- Data extract -

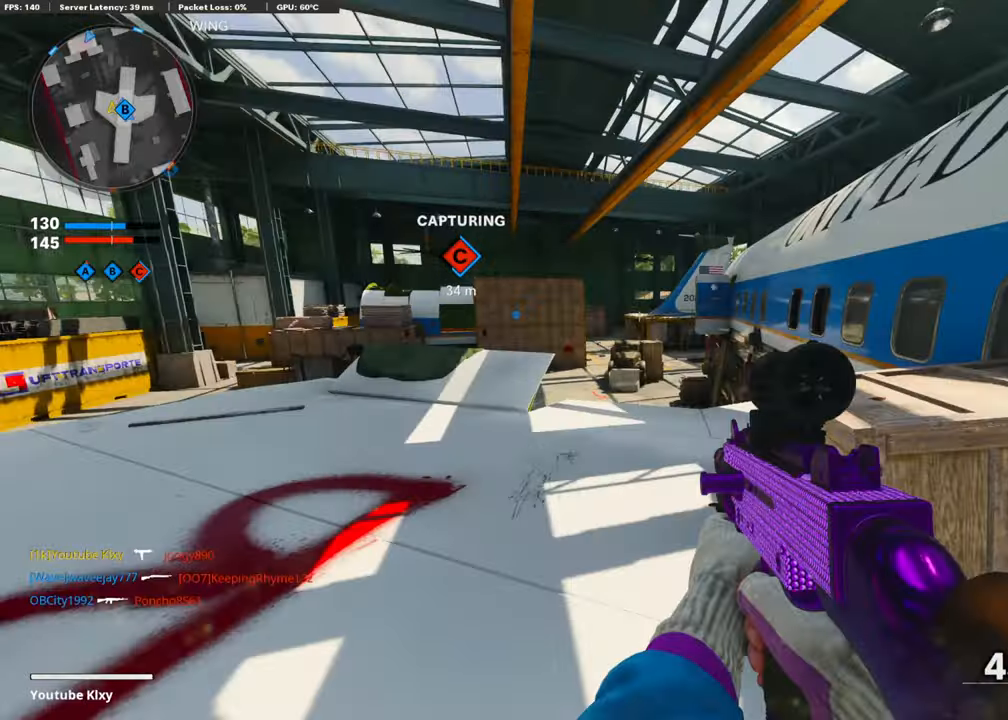
{"buttons": [], "left_stick": "up-right", "right_stick": "right", "events": [[50, "left_stick", "up-right"], [133, "right_stick", "center"], [150, "L3", "down"], [150, "TRIANGLE", "down"], [250, "TRIANGLE", "up"], [350, "right_stick", "down-right"], [400, "right_stick", "right"], [500, "L3", "up"]]}
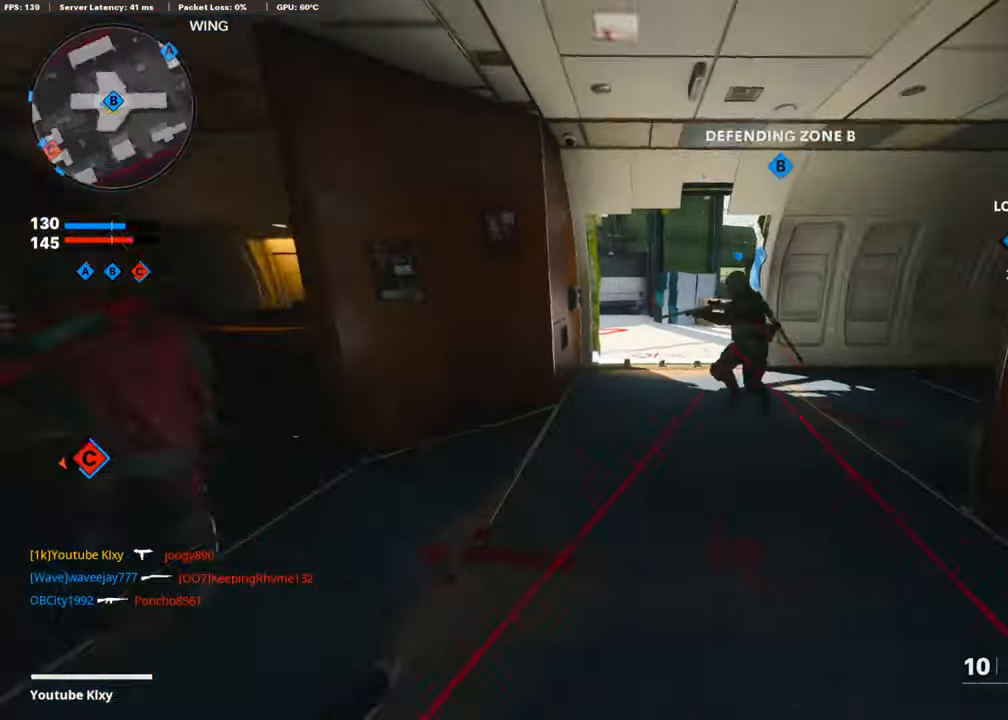
{"buttons": [], "left_stick": "up", "right_stick": "center", "events": [[83, "SQUARE", "down"], [83, "right_stick", "center"], [100, "left_stick", "up"], [133, "SQUARE", "up"], [250, "SQUARE", "down"], [333, "SQUARE", "up"], [400, "SQUARE", "down"], [450, "SQUARE", "up"]]}
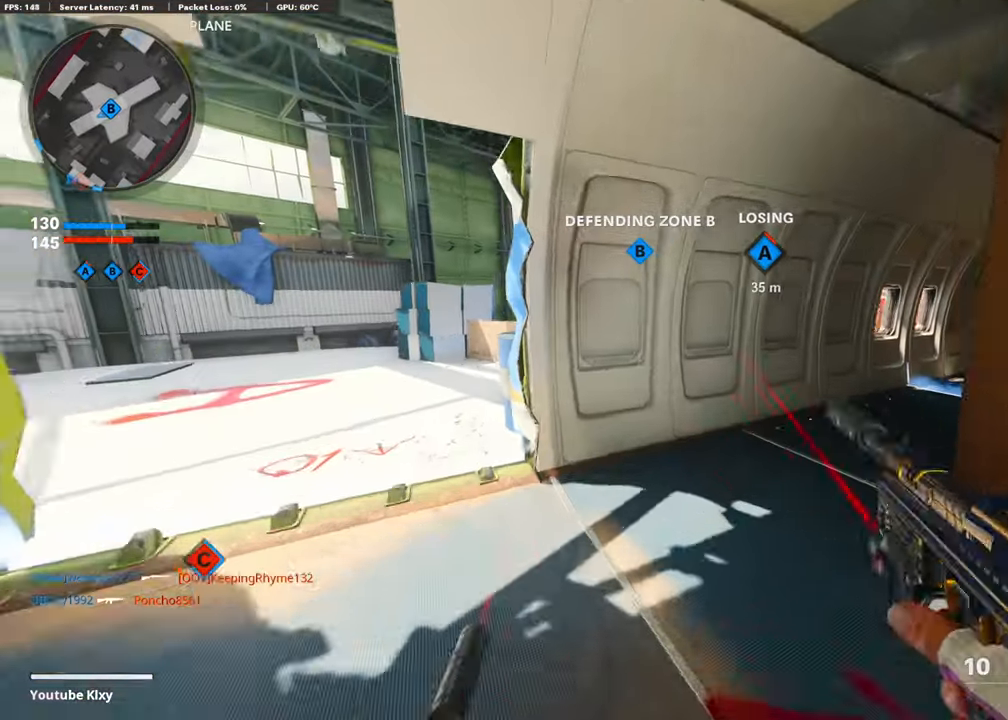
{"buttons": ["L3"], "left_stick": "up", "right_stick": "center", "events": [[133, "left_stick", "center"], [133, "right_stick", "right"], [250, "left_stick", "up"], [350, "right_stick", "center"], [400, "L3", "down"]]}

- Required action -
Produce a word-for-word version of the material, with no pictures included.

- Exercise answer -
{"buttons": [], "left_stick": "up-right", "right_stick": "right", "events": [[50, "left_stick", "up-right"], [133, "right_stick", "center"], [150, "L3", "down"], [150, "TRIANGLE", "down"], [250, "TRIANGLE", "up"], [350, "right_stick", "down-right"], [400, "right_stick", "right"], [500, "L3", "up"]]}
{"buttons": [], "left_stick": "up", "right_stick": "center", "events": [[83, "SQUARE", "down"], [83, "right_stick", "center"], [100, "left_stick", "up"], [133, "SQUARE", "up"], [250, "SQUARE", "down"], [333, "SQUARE", "up"], [400, "SQUARE", "down"], [450, "SQUARE", "up"]]}
{"buttons": ["L3"], "left_stick": "up", "right_stick": "center", "events": [[133, "left_stick", "center"], [133, "right_stick", "right"], [250, "left_stick", "up"], [350, "right_stick", "center"], [400, "L3", "down"]]}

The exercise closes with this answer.